Texto fornecido:
- - - -

Fotografei aranhas espetaculares e fiz meu primeiro fishwatching em água doce, num ponto muito bonito que o Fabio conhecia. Não havia uma grande diversidade de espécies, mas foi a primeira vez que pude observar um pouco da vida de lagostins e pitus. O único problema era o frio, mesmo com colete, meias e luvas de neoprene a água era fria de ficar arrepiada ao tempo todo, não consegui ficar mais do que 40 minutos.
O papagaio-de-cara-roxa
Pra quem não sabe, o papagaio-de-cara-roxa é uma espécie ameaçada de extinção que só existe no Brasil, em faixas litorâneas de São Paulo e Paraná. A espécie é monitorada pela Sociedade de Proteção à Vida Selvagem – SPVS http://www.spvs.org.br/censo-populacional-papagaio-de-cara-roxa-2017/. Em 2003 a estimativa era de apenas 3 mil papagaios. O censo de 2017 contou mais de 7.000. É uma notícia boa, mas ainda é preciso ficar em alerta porque as regiões em que os papagaios vivem estão sob constante ameaça de desmatamento, além do tráfico de animais, que inclui a prática de colocar anilhas falsificadas em filhotes pequenos (que depois serão vendidos como se fossem animais nascidos em cativeiro), e às vezes os pais tentam arrancar o objeto estranho e acabam matando o filhote.
Além da SPVS, soube de um pequeno núcleo de biólogos que têm se dedicado à preservação do papagaio na região de Itanhaém, o CEB – Centro e Estudos Biológicos. Eles compraram uma área onde fica um dos dormitórios e estão reflorestando a região com árvores boas para a alimentação dos papagaios. https://www.facebook.com/profile.php?id=100016615682608. Fiz uma pequena doação de dinheiro pra eles, e acho que todos os birdwatchers que já fotografaram espécies ameaçadas de extinção deveriam contribuir financeiramente para as instituições que trabalham para que elas sobrevivam.
Hostel Mochileiros e o guia Fabio Barata
O Fabio é biólogo da herpetologia, mas acabou se apaixonando pelo Guaraú e por causa disso começou um trabalho de levantamento das aves da região. Ele faz monitoramentos constantes da região e conhece os pontos mais prováveis para ver determinadas espécies, além de saber questões de sazonalidade e melhores horários. Um guia de Mata Atlântica pode reconhecer sons e tocar o playback, mas vai depender da sorte para topar com os bichos. O guia local que monitora a região sabe onde procurar.

- - - -

Trecho de um conjunto de dados
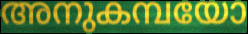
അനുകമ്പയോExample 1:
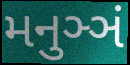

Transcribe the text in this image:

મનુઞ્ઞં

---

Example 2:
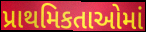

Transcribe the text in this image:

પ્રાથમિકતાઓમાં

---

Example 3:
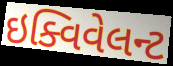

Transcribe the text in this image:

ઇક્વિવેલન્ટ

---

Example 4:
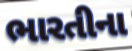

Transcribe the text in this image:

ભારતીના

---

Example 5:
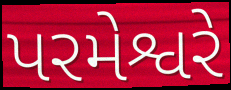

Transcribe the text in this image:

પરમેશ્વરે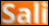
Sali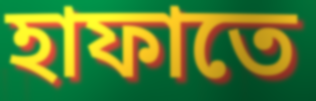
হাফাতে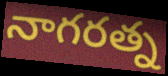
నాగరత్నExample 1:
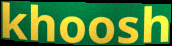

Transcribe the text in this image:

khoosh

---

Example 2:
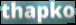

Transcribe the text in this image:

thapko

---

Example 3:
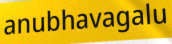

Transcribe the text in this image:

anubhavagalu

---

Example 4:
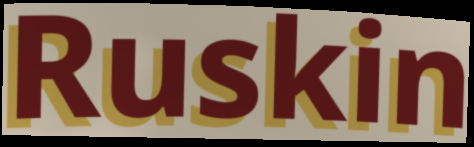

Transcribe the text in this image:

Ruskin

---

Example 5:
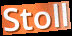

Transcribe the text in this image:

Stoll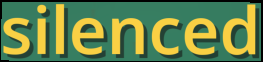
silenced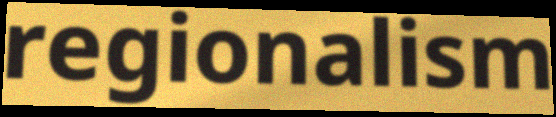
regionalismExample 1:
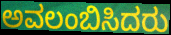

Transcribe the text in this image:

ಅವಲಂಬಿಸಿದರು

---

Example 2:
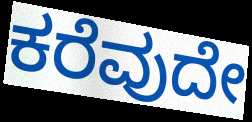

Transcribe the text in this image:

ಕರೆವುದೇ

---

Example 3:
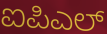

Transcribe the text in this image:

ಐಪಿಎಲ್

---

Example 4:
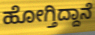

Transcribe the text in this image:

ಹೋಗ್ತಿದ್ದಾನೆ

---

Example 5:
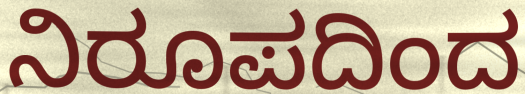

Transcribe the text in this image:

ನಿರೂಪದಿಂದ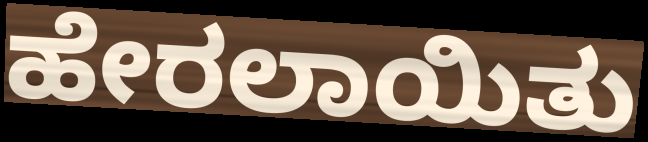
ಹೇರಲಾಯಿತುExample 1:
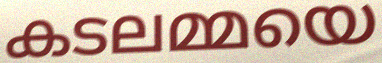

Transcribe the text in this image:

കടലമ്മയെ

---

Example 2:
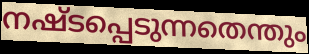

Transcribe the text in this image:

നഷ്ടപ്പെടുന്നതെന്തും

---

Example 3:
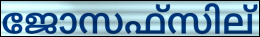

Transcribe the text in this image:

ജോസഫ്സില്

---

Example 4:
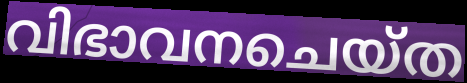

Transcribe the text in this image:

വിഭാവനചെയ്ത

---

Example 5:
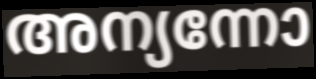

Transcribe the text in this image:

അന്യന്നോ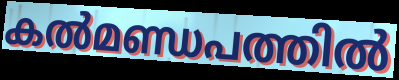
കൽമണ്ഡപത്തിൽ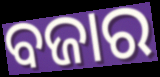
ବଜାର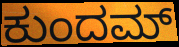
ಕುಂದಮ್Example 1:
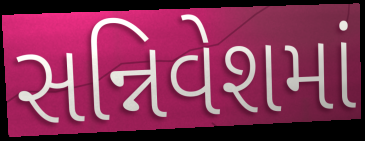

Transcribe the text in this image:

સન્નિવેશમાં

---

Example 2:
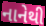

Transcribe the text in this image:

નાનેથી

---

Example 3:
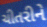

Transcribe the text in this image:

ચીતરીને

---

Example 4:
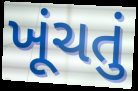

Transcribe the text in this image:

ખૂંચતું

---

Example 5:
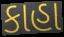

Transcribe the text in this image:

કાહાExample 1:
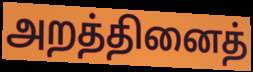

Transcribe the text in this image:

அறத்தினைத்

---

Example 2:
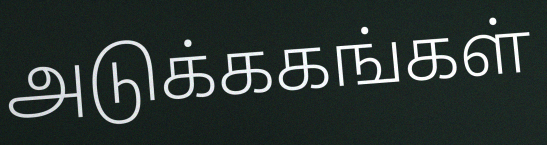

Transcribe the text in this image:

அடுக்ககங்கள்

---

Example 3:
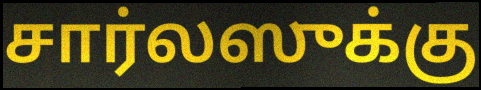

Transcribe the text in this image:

- - - -

Pedido A:
De acordo com o relato de viagem, quantos papagaios-de-cara-roxa foram contados no censo de 2017?
Pedido B:
Escreva a continuação do relato de viagem a partir da última frase do texto.

Resposta escrita A:
Mais de 7.000.

Resposta escrita B:
Deem preferência para o guia local. Pessoas como o Fabio não só dão duro para mapear os pontos, como também realizam um trabalho de divulgação da natureza na região. Todos do bairro conhecem o Fabio e por causa dele passaram a manter comedouros em suas casas, e agora quando aparece uma serpente ou algum outro bicho, em vez de matar eles ligam e o Fabio vai resgatar. Quando você contrata um guia que só se apropriou dos pontos GPS que o guia local mapeou, ou quando você topa receber coordenadas GPS sem autorização de quem mapeou, você está contribuindo pra uma prática imoral.
Além de guiar, o Fabio tem um hostel no Guaraú, o Mochileiros. Um lugar simples, mas muito acolhedor. Há duas suítes com camas de casal, beliches, banheiros privativos, e duas acomodações numa edícula com vários beliches e banheiro coletivo. Mas você tem que ir lembrando que é um hostel num lugar de natureza, na praia, com pequenos problemas de manutenção, e não uma pousada.
Há uma copa e cozinha coletivas, frutas à disposição (uma bandeja com mamão, maçã, banana). Ele serve café da manhã (suco, iogurte, café, pão-de-forma com queijo, presunto, bolo), e as outras refeições você faz na região, há padarias, pizzaria, restaurantes. Meu favorito foi o Bar do Gonçalo, almoçamos dois dias lá arroz, feijão, salada, peixe empanado, tudo bem caseiro e delicioso.
Além das saídas em terra, o Fabio tem feito saídas pelágicas de sucesso. O famoso ornitólogo Fabio Olmos ensinou ao Fabio Barata as técnicas que ele viu nos pelágicos em outros países, de como atrair as aves marinhas. Essas saídas têm grande procura.
O inverno é a alta temporada para ver aves no Guaraú, nessa época você deve tentar reservar os serviços do Fábio com pelo menos um mês de antecedência. Agora no mês de outubro o hostel está fechado para manutenção, eles voltam em novembro. No verão o Fabio organiza passeios para observar fauna noturna nos rios, e também passeios para fazer snorkeling perto da Ilha Queimada Grande (Ilha das Cobras), um local onde é proibido desembarcar, mas é permitido chegar perto de barco.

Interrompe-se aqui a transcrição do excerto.